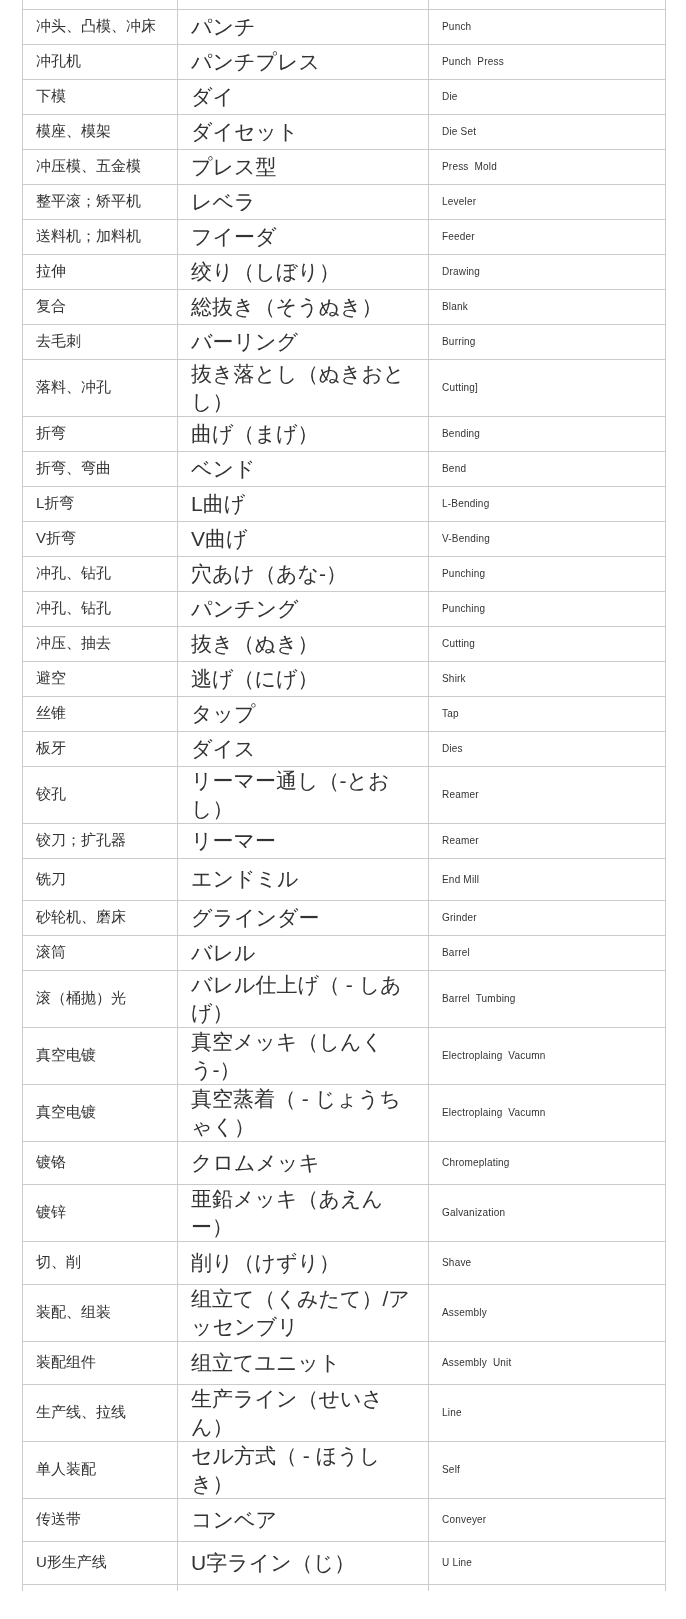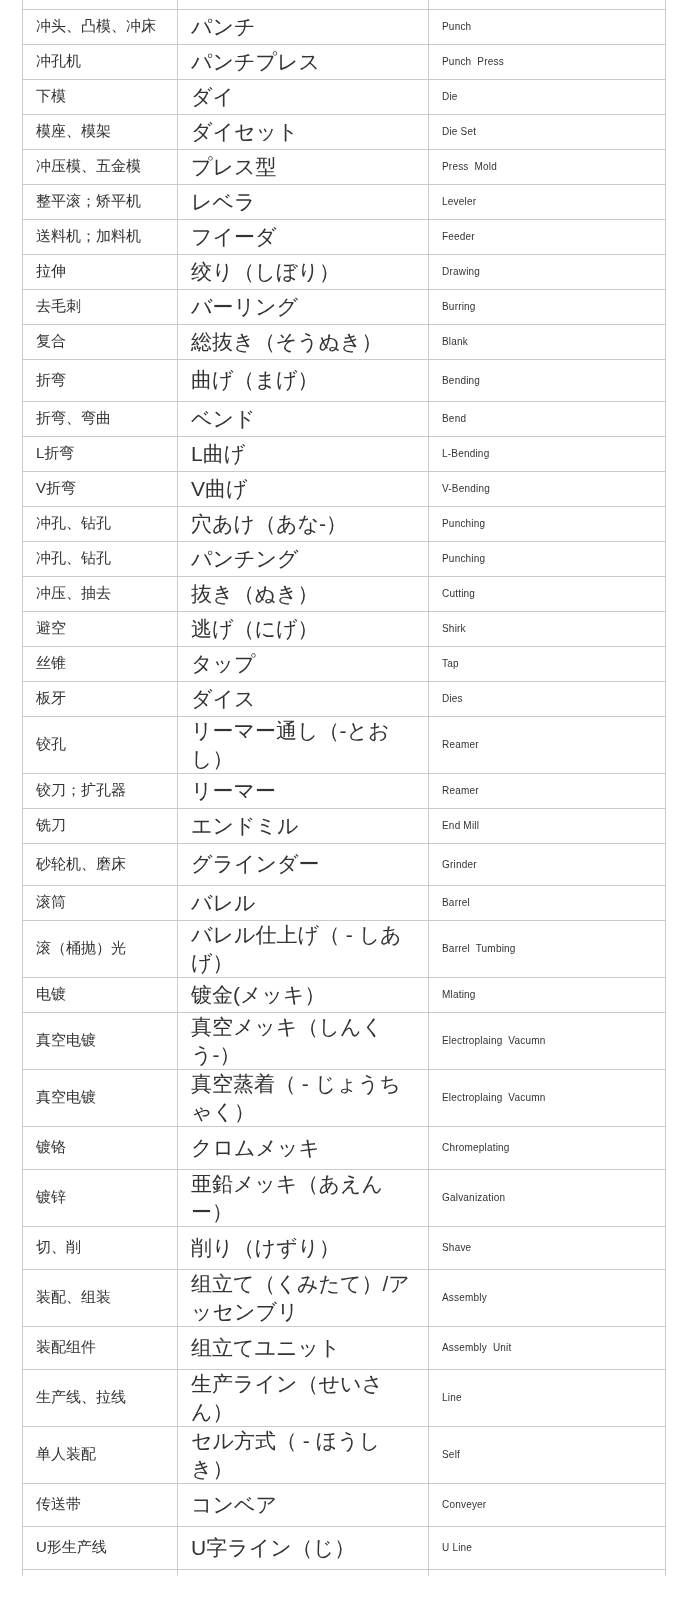--- a/index.html
+++ b/index.html
@@ -106,14 +106,14 @@
           <td class="col-en">Drawing</td>
         </tr>
         <tr>
+          <td class="col-cn">复合</td>
+          <td class="col-jp">総抜き（そうぬき）</td>
+          <td class="col-en">Blank</td>
+        </tr>
+        <tr>
           <td class="col-cn">去毛刺</td>
           <td class="col-jp">バーリング</td>
           <td class="col-en">Burring</td>
-        </tr>
-        <tr>
-          <td class="col-cn">复合</td>
-          <td class="col-jp">総抜き（そうぬき）</td>
-          <td class="col-en">Blank</td>
         </tr>
         <tr>
           <td class="col-cn">折弯</td>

ACTION ITEM: An exact copy of the entries, minus the pictures, is what's needed here.

RESULT FOR THIS EXERCISE:
--- a/index.html
+++ b/index.html
@@ -106,14 +106,14 @@
           <td class="col-en">Drawing</td>
         </tr>
         <tr>
+          <td class="col-cn">复合</td>
+          <td class="col-jp">総抜き（そうぬき）</td>
+          <td class="col-en">Blank</td>
+        </tr>
+        <tr>
           <td class="col-cn">去毛刺</td>
           <td class="col-jp">バーリング</td>
           <td class="col-en">Burring</td>
-        </tr>
-        <tr>
-          <td class="col-cn">复合</td>
-          <td class="col-jp">総抜き（そうぬき）</td>
-          <td class="col-en">Blank</td>
         </tr>
         <tr>
           <td class="col-cn">折弯</td>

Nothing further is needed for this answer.